I am reading from the 1977, Lawrence & Wishart hardback edition of Capital.

Main Index               Capital Volume I

3 comments:

Stephen R. Diamond said...

You're indeed performing a service for students of Marx.

I don't know your view on the tendency of the rate of profit to decline, which seems of paramount practical import.

I have an skeletal analysis: "Capitalism and socialism express conflicting reciprocity norms: A reinterpretation of Marx’s theory of capitalist decline" — http://juridicalcoherence.blogspot.com/2012/12/180-capitalism-and-socialism-express.html

Boffy said...

Thanks for your comment. I have written a considerable amount on the Tendency of the Falling Rate of Profit - including the following - The Tendency For The Rate of Profit To Rise.

It argues that changes in modern capitalism have created conditions, which emphasise the elements set out by Marx as countervailing factors affecting the Law. That means that in large, and increasingly important areas of the economy the tendency is for the Rate of Profit to Rise not Fall.

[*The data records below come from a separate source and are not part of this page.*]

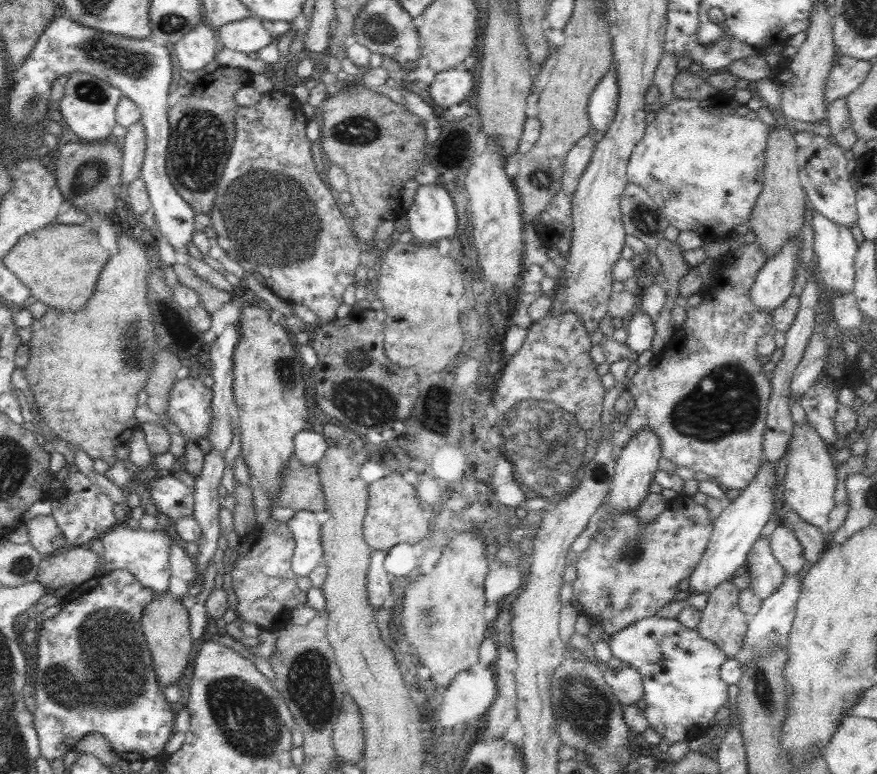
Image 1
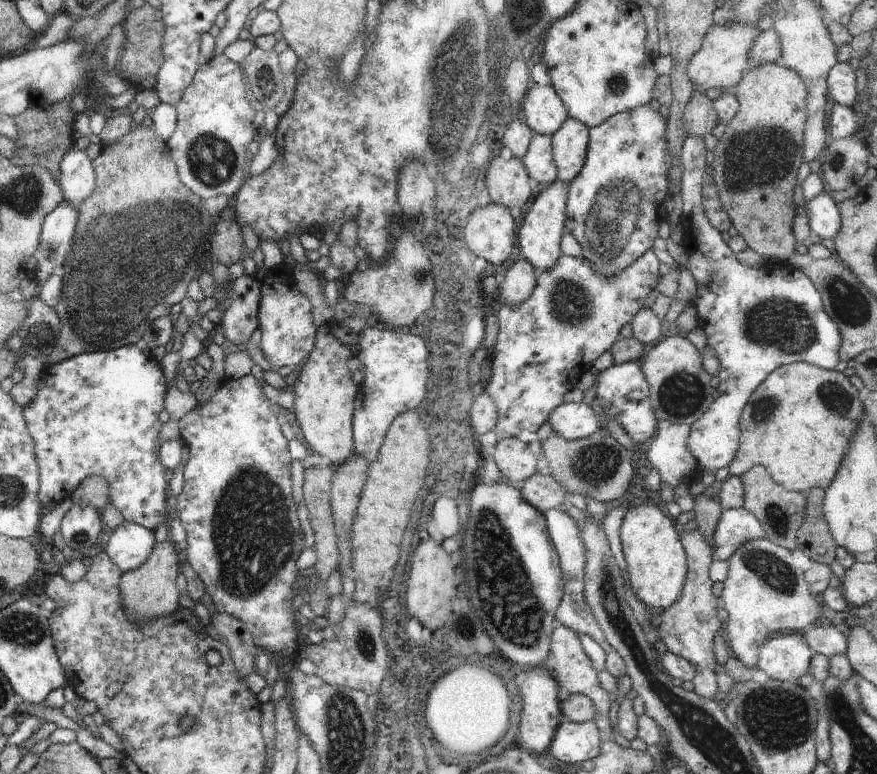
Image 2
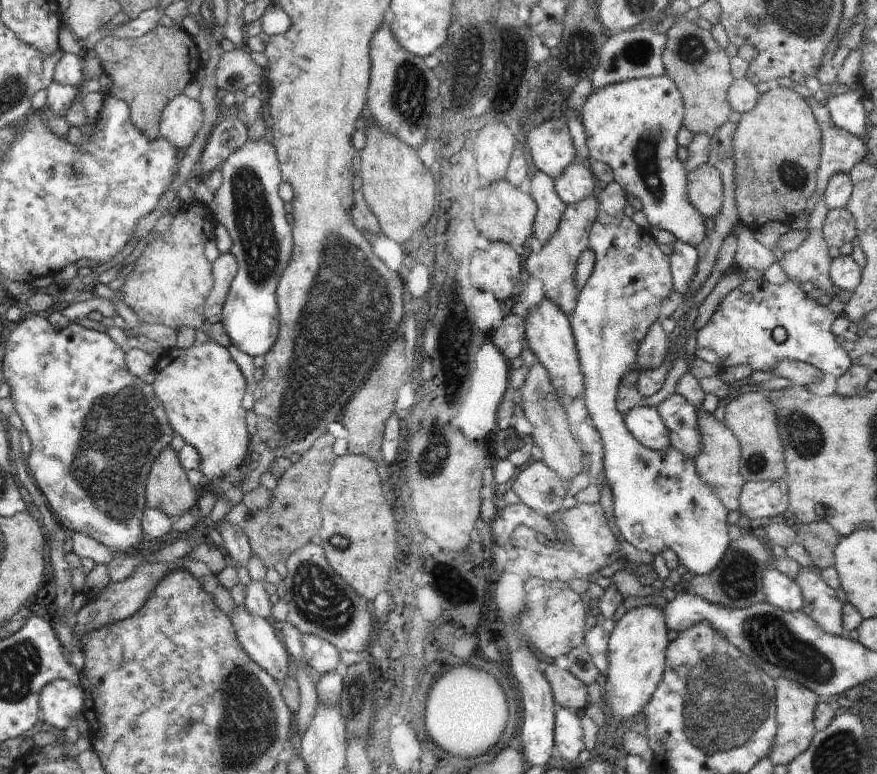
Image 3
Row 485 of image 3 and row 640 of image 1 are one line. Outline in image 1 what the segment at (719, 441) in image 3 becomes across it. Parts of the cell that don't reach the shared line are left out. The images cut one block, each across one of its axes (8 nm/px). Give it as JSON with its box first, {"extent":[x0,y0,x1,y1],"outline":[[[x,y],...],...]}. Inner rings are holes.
{"extent":[696,580,749,659],"outline":[[[730,580],[718,584],[708,594],[708,605],[701,612],[696,632],[712,641],[728,659],[735,658],[744,644],[749,617],[738,606],[740,589]]]}

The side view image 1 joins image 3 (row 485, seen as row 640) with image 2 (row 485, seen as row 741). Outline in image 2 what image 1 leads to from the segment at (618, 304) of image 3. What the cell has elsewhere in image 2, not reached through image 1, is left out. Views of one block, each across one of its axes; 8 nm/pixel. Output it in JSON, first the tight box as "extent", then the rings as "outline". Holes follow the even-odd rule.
{"extent":[646,420,703,488],"outline":[[[665,420],[657,424],[656,438],[646,452],[650,468],[660,474],[660,480],[670,488],[700,482],[703,467],[696,462],[686,446],[690,427]]]}

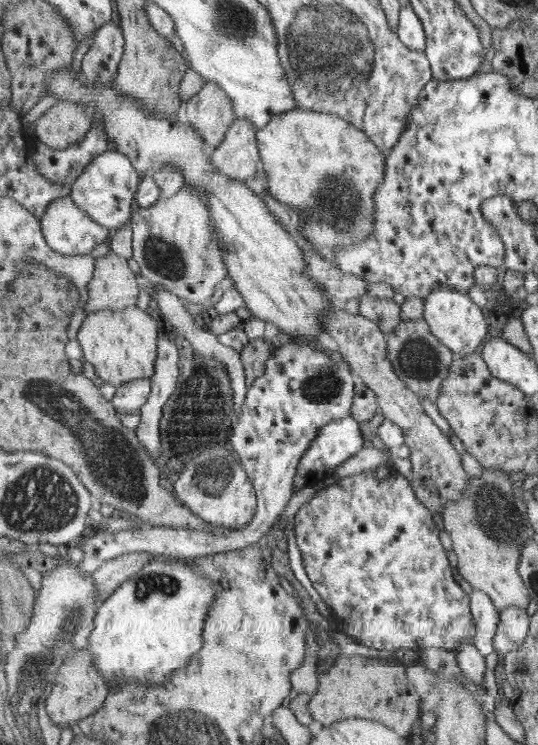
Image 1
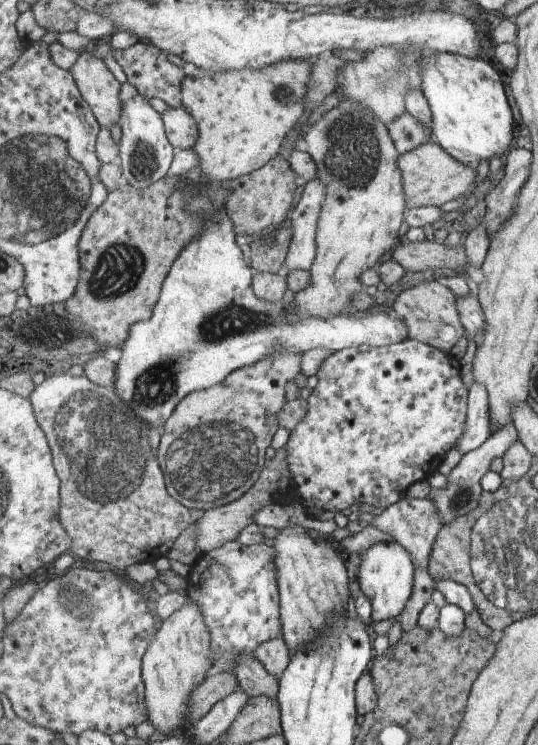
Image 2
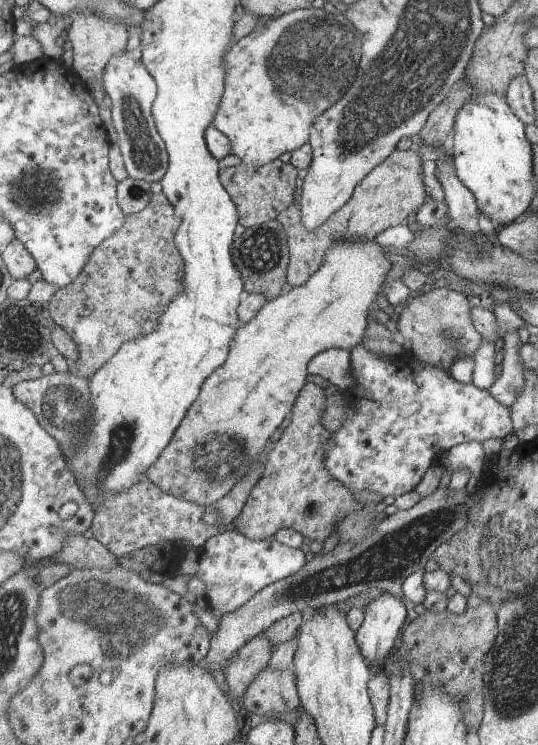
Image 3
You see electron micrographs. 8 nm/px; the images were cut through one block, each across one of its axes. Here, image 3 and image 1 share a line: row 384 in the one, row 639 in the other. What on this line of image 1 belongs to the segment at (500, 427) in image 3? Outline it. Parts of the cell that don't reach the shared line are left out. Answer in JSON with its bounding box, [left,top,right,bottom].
[295,465,477,651]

That does not contradict the General Law as a long-term tendency. I think that many economists over represent the importance of the Law in relation to Marx's theory of crisis. Marx sets out that there is no theoretical minimum for the Rate of Profit, though there is such a Minimum for Wages. In fact, in Vol.III, Marx sets out that the larger Capital becomes, what is important is not the Rate of profit, but the actual volume of profit i.e. a very large Capital with a low rate of profit can accumulate more than a small Capital with a high rate of profit.

There is a practical minimum for the rate of profit i.e. below a certain level Capitalists will divide the Surplus Value more towards Revenue than Accumulation. But, that is no reason for this to lead to a crisis. It simply means social labour-time moves more towards producing luxury goods than Capital Goods. In fact, as marx sets out in Vol. I, the fact that happens in itself acts to reduce wages where they have increased above the Value of Labour-Power.

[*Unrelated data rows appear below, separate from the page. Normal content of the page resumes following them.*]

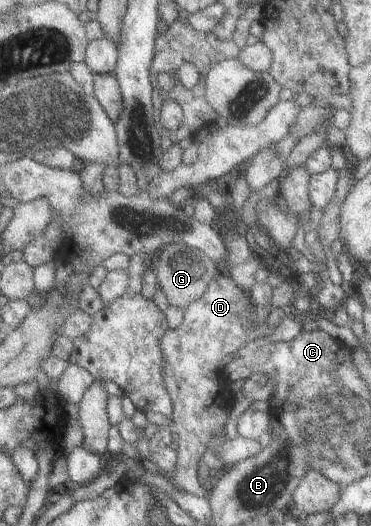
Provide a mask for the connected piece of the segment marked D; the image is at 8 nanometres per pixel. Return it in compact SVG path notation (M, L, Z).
M220 270L210 280L206 291L183 309L178 327L166 329L158 341L158 349L162 354L162 381L171 399L169 419L171 429L176 432L176 441L172 444L176 451L176 465L169 481L174 489L182 493L204 495L206 488L196 474L197 463L207 450L206 443L210 441L210 435L223 431L228 420L228 399L218 393L222 384L227 382L221 377L221 366L236 349L256 337L278 343L292 341L300 333L304 317L297 314L285 316L276 327L268 327L266 323L254 321L250 304L246 293Z

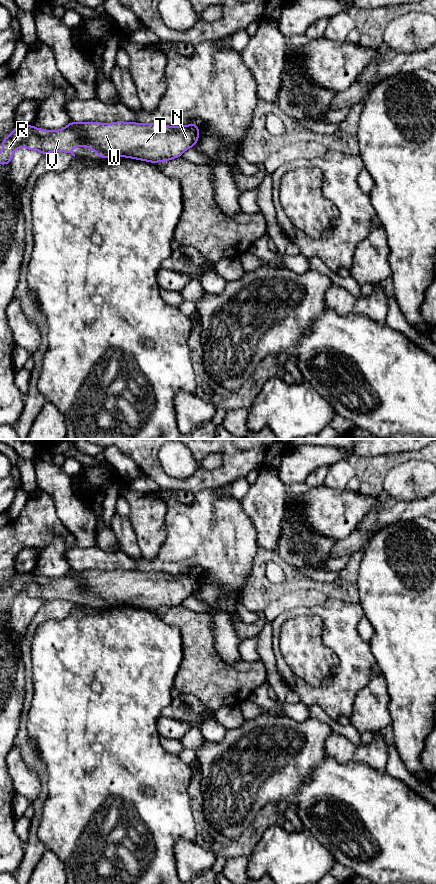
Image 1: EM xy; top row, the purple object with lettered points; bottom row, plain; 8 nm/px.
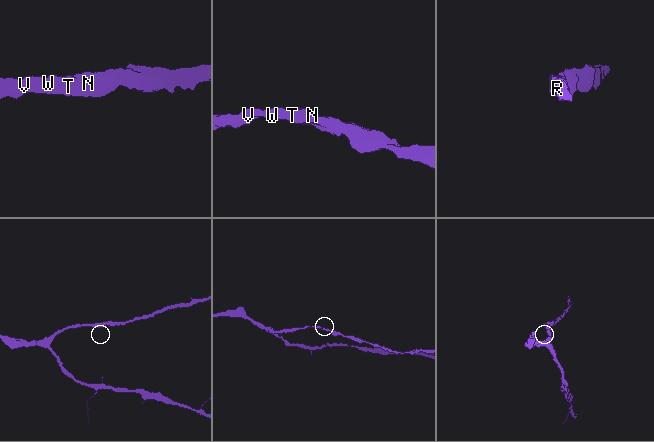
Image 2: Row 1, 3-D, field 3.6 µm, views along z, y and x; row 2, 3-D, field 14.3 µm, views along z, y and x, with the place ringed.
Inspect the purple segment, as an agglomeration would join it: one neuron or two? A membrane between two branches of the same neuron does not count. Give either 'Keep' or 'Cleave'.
Keep

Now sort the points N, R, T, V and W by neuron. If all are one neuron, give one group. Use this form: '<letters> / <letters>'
N R T V W

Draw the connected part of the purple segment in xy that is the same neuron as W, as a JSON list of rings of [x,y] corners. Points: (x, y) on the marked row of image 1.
[[[71,121],[65,128],[60,130],[39,129],[32,125],[16,126],[11,134],[4,137],[2,140],[0,165],[10,164],[14,152],[19,147],[25,147],[28,150],[40,151],[43,155],[47,155],[55,151],[61,151],[64,153],[71,153],[75,157],[73,152],[75,145],[92,149],[99,155],[100,159],[109,157],[126,157],[151,163],[166,162],[181,157],[187,149],[194,148],[198,140],[199,127],[194,122],[190,125],[168,126],[155,123],[128,123],[125,121],[117,121],[112,123],[99,123],[95,121],[75,123]]]

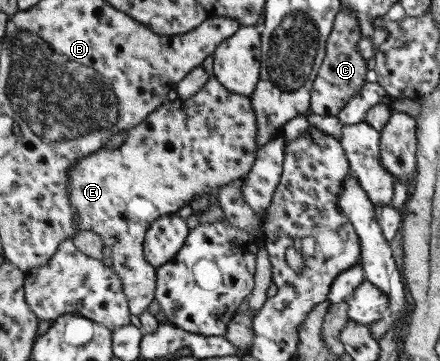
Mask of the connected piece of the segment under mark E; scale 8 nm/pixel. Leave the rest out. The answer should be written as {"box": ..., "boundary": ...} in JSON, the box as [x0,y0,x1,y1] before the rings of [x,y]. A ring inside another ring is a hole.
{"box":[68,76,257,316],"boundary":[[[212,76],[190,99],[178,97],[165,102],[136,127],[127,130],[124,144],[115,150],[106,148],[76,159],[68,170],[68,199],[76,209],[79,231],[93,229],[104,245],[112,249],[113,267],[122,283],[129,303],[129,312],[139,316],[154,301],[156,270],[146,261],[143,241],[150,224],[159,218],[176,214],[196,196],[214,199],[222,186],[243,181],[256,159],[257,119],[250,97],[228,91]]]}

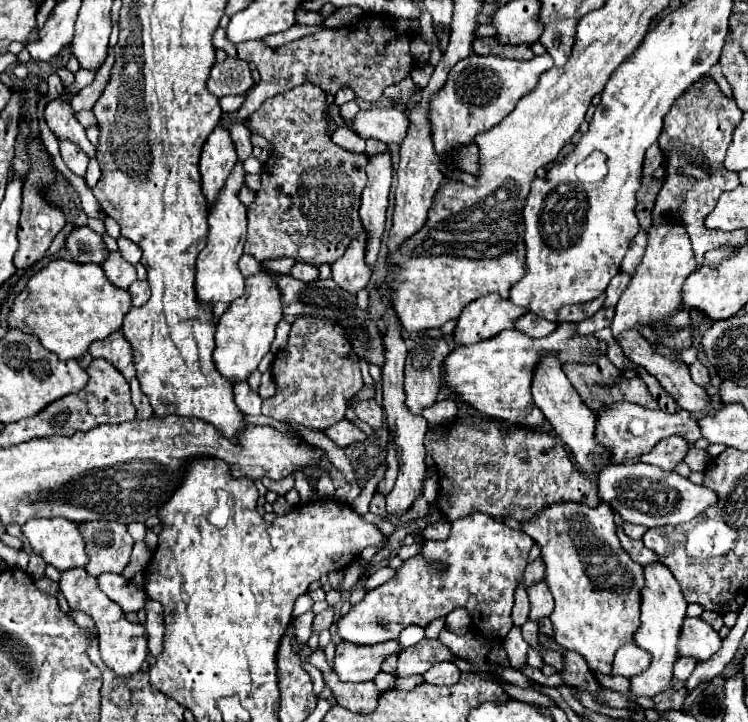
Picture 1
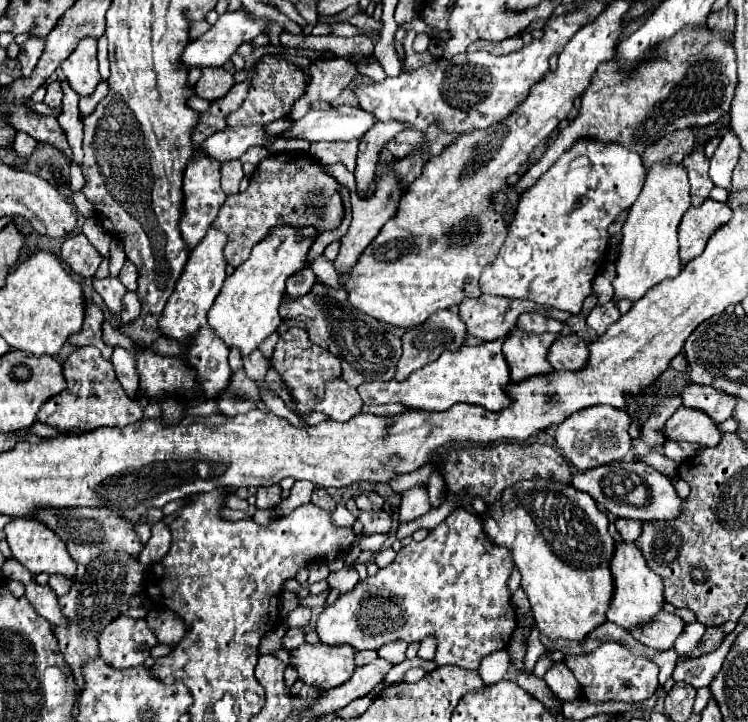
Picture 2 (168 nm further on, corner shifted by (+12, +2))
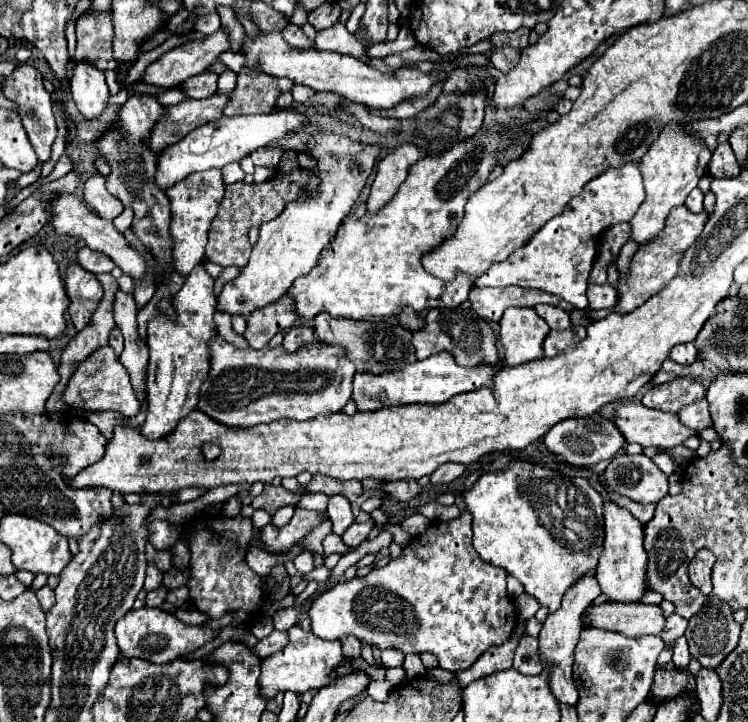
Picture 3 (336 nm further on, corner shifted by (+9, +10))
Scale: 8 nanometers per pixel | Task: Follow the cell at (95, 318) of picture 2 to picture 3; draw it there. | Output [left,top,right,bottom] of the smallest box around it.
[65,264,103,330]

Crises of overproduction are not caused by the LTRPTF, but by an overproduction of Capital. I've set out th basis of that elsewhere. In fact, as marx describes, it is that crisis which causes a dramatic fall in the Rate of Profit, not vice versa.

Boffy said...

I was having a quick look at your blogs, which have some pretty impressive looking entries. I haven't had time to read them yet. MY time is pretty tight at the moment.

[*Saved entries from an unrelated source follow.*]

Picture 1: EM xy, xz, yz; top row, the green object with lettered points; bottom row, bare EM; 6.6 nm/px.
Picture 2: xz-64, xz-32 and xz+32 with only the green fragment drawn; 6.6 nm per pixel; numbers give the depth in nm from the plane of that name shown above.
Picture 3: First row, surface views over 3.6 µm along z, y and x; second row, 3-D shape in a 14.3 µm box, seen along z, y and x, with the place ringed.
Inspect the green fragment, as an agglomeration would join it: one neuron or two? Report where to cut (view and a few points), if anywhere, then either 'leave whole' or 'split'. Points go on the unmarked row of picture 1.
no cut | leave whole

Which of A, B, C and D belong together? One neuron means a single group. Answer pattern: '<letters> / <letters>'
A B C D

I was interested in one post relating to "Free-Will". Some time ago I wrote an article which was a critique of David Hare's "Freedom and Reason". I posted it to a Philosophy Board, but I've never posted it here. Its quite long, and probably impenetrable for most people that have not studied Philosopy.

I may not it together if I can find it, and post it at some point. It uses a dialectical approach to questions of Morality, including an example relating to someone being shot in a restaurant. It may be of interest to you.